Objective: To determine whether alpha-synuclein positivity, measured by cerebrospinal fluid seed amplification assay, is differentially associated with tau accumulation in women versus men across the Alzheimer’s disease continuum.
Design, Setting, and Participants: The cohort study used longitudinal tau PET data from the Alzheimer’s Disease Neuroimaging Initiative collected between 2015 and 2023, with a median follow-up of 1.23 years. Participants were stratified by CSF alpha-synuclein SAA status and sex and included individuals who were cognitively unimpaired as well as those with mild cognitive impairment or dementia at baseline.
Exposure: CSF alpha-synuclein status determined by seed amplification assay and categorized as SAA negative or SAA positive.
Main Outcomes and Measures: Tau burden quantified as standardized uptake value ratio (SUVr) in the medial temporal composite region. Linear mixed-effects models tested interactions among SAA status, sex, and time on longitudinal tau accumulation, adjusting for baseline age, cognitive status, APOE ε4 carrier status, and study site. Sample size estimates were computed to assess trial design implications.

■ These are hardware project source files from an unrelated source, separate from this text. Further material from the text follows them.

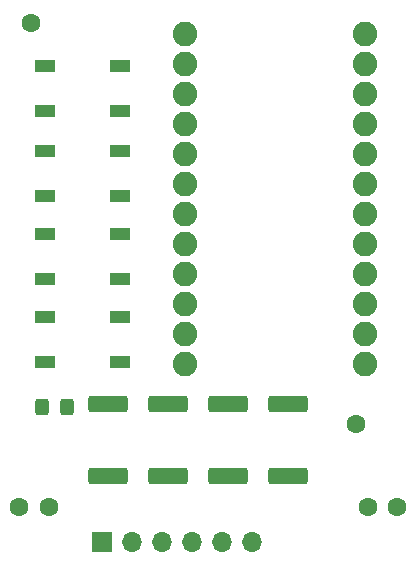
<source format=gbr>
%TF.GenerationSoftware,KiCad,Pcbnew,8.0.2-8.0.2-0~ubuntu22.04.1*%
%TF.CreationDate,2024-05-15T17:29:59+09:00*%
%TF.ProjectId,microcontroller_board,6d696372-6f63-46f6-9e74-726f6c6c6572,rev?*%
%TF.SameCoordinates,Original*%
%TF.FileFunction,Soldermask,Top*%
%TF.FilePolarity,Negative*%
%FSLAX46Y46*%
G04 Gerber Fmt 4.6, Leading zero omitted, Abs format (unit mm)*
G04 Created by KiCad (PCBNEW 8.0.2-8.0.2-0~ubuntu22.04.1) date 2024-05-15 17:29:59*
%MOMM*%
%LPD*%
G01*
G04 APERTURE LIST*
G04 Aperture macros list*
%AMRoundRect*
0 Rectangle with rounded corners*
0 $1 Rounding radius*
0 $2 $3 $4 $5 $6 $7 $8 $9 X,Y pos of 4 corners*
0 Add a 4 corners polygon primitive as box body*
4,1,4,$2,$3,$4,$5,$6,$7,$8,$9,$2,$3,0*
0 Add four circle primitives for the rounded corners*
1,1,$1+$1,$2,$3*
1,1,$1+$1,$4,$5*
1,1,$1+$1,$6,$7*
1,1,$1+$1,$8,$9*
0 Add four rect primitives between the rounded corners*
20,1,$1+$1,$2,$3,$4,$5,0*
20,1,$1+$1,$4,$5,$6,$7,0*
20,1,$1+$1,$6,$7,$8,$9,0*
20,1,$1+$1,$8,$9,$2,$3,0*%
G04 Aperture macros list end*
%ADD10R,1.700000X1.000000*%
%ADD11RoundRect,0.250000X-0.325000X-0.450000X0.325000X-0.450000X0.325000X0.450000X-0.325000X0.450000X0*%
%ADD12C,1.600000*%
%ADD13RoundRect,0.249999X-1.425001X0.450001X-1.425001X-0.450001X1.425001X-0.450001X1.425001X0.450001X0*%
%ADD14C,2.082800*%
%ADD15R,1.700000X1.700000*%
%ADD16O,1.700000X1.700000*%
G04 APERTURE END LIST*
D10*
%TO.C,S4*%
X96200000Y-66200000D03*
X102500000Y-66200000D03*
X96200000Y-62400000D03*
X102500000Y-62400000D03*
%TD*%
D11*
%TO.C,F1*%
X95950000Y-70000000D03*
X98000000Y-70000000D03*
%TD*%
D12*
%TO.C,H1*%
X95000000Y-37500000D03*
%TD*%
D13*
%TO.C,R11*%
X111660000Y-69745000D03*
X111660000Y-75845000D03*
%TD*%
D12*
%TO.C,C1*%
X96500000Y-78500000D03*
X94000000Y-78500000D03*
%TD*%
D14*
%TO.C,B1*%
X108000000Y-38420000D03*
X108000000Y-40960000D03*
X108000000Y-43500000D03*
X108000000Y-46040000D03*
X108000000Y-48580000D03*
X108000000Y-51120000D03*
X108000000Y-53660000D03*
X108000000Y-56200000D03*
X108000000Y-58740000D03*
X108000000Y-61280000D03*
X108000000Y-63820000D03*
X108000000Y-66360000D03*
X123240000Y-66360000D03*
X123240000Y-63820000D03*
X123240000Y-61280000D03*
X123240000Y-58740000D03*
X123240000Y-56200000D03*
X123240000Y-53660000D03*
X123240000Y-51120000D03*
X123240000Y-48580000D03*
X123240000Y-46040000D03*
X123240000Y-43500000D03*
X123240000Y-40960000D03*
X123240000Y-38420000D03*
%TD*%
D10*
%TO.C,S2*%
X96200000Y-52146000D03*
X102500000Y-52146000D03*
X96200000Y-48346000D03*
X102500000Y-48346000D03*
%TD*%
D15*
%TO.C,J1*%
X101000000Y-81500000D03*
D16*
X103540000Y-81500000D03*
X106080000Y-81500000D03*
X108620000Y-81500000D03*
X111160000Y-81500000D03*
X113700000Y-81500000D03*
%TD*%
D13*
%TO.C,R13*%
X101500000Y-69745000D03*
X101500000Y-75845000D03*
%TD*%
D10*
%TO.C,S1*%
X96200000Y-45000000D03*
X102500000Y-45000000D03*
X96200000Y-41200000D03*
X102500000Y-41200000D03*
%TD*%
D12*
%TO.C,H2*%
X122500000Y-71500000D03*
%TD*%
D13*
%TO.C,R10*%
X116740000Y-69745000D03*
X116740000Y-75845000D03*
%TD*%
D12*
%TO.C,C2*%
X123500000Y-78500000D03*
X126000000Y-78500000D03*
%TD*%
D13*
%TO.C,R12*%
X106580000Y-69745000D03*
X106580000Y-75845000D03*
%TD*%
D10*
%TO.C,S3*%
X96200000Y-59173000D03*
X102500000Y-59173000D03*
X96200000Y-55373000D03*
X102500000Y-55373000D03*
%TD*%
M02*

</source>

Results: Among 415 participants (mean age 72.3 years; 220 women, 53%; 69 SAA positive, 17%), there was a significant interaction between SAA status, sex, and time on tau accumulation. Women who were SAA positive exhibited the fastest tau accumulation (0.066 SUVr per year), and the interaction remained significant after adjustment. Sample size modeling suggested that trials targeting tau pathology could be more efficient when stratifying by SAA status and sex.
Conclusions and Relevance: In this cohort across the Alzheimer’s continuum, alpha-synuclein copathology was associated with faster tau accumulation in women compared with men. These results support sex-specific interpretation of alpha-synuclein biomarkers and could inform future trial design and personalized approaches to treatment.